Hi i m trying to use synonym file in ES 2.3.4.

from the documentation i used the following command in SENSE:

POST /mise/
{
"index" : {
"analysis" : {
"analyzer" : {
"synonym" : {
"tokenizer" : "whitespace",
"filter" : ["synonym"]
}
},
"filter" : {
"synonym" : {
"type" : "synonym",
"synonyms_path" : "sinonimi/synonym.txt"
}
}
}
}
}

I want all thje synonyms to be equivalent. Below my synonym.txt file format:

"abate,priore,superiore",
"abbacchiare,avvilire,deprimere",
"abbacchiarsi,abbattersi,abbiosciarsi,accasciarsi,avvilirsi,deprimersi,disperarsi,scoraggiarsi,sgomentarsi",
"abbacchiato,abbattuto,accasciato,afflitto,affranto,annientato,costernato,demoralizzato,depresso,in crisi,infelice,malinconico,mogio,prostrato,sconfortato,scoraggiato,scorato,sfiduciato,triste",
"abbacchio,agnello"

I get the following error message:

{
"error": {
"root_cause": [
{
"type": "index_creation_exception",
"reason": "failed to create index"
}
],
"type": "illegal_argument_exception",
"reason": "failed to build synonyms",
"caused_by": {
"type": "malformed_input_exception",
"reason": "Input length = 1"
}
},
"status": 400
}

Could you please help me out?

Cannot get around this issue.

Thanx valerio

You did not read the doc?

https://www.elastic.co/guide/en/elasticsearch/reference/2.4/analysis-synonym-tokenfilter.html#_solr_synonyms

Yes i did it!

It seems the error is related to the synonim itself.
I meas if use 2 words for a synonym it doesnt work.

For example the synonym row:

"abbattere,ammainare,peggiorare,tirare giu"

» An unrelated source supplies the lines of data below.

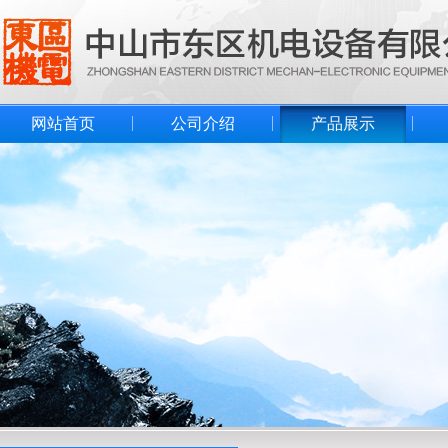
网站首页
公司介绍
产品展示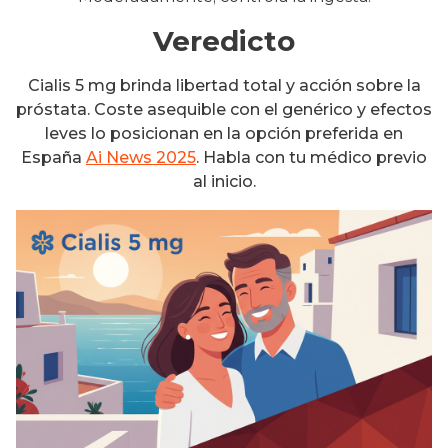
Veredicto
Cialis 5 mg brinda libertad total y acción sobre la
próstata. Coste asequible con el genérico y efectos
leves lo posicionan en la opción preferida en
España
Ai News 2025
. Habla con tu médico previo
al inicio.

the term "tirare giu" causes the error. IT wants just one token.

Is that right?

valerio

Try:

abbattere, ammainare, peggiorare, tirare giu

Or:

abbattere, ammainare, peggiorare, tirare giu => abbattere

Hi David and thanx.

I must correct myself. Acutally it's not the 2 tokens synonym to create the error but the diacritic.

the original row was:

abbattere, ammainare, peggiorare, tirare giù => this causes the malformed error because of the ù

If ireplace ù with u' it works!

abbattere, ammainare, peggiorare, tirare giu' => OK

Therefore i think i'm going to replace all the diacritics

Thanx valerio

I m wondering whether it is possible defining an ascii_folding filter(to remove diacritics )for the synonyms filter?

Thanx valerio

You can apply the asciifolding token filter before the synonym filter in the filter chain when you define an analyzer.
So tirare giù will become tirare giu before reaching the synonym token filter.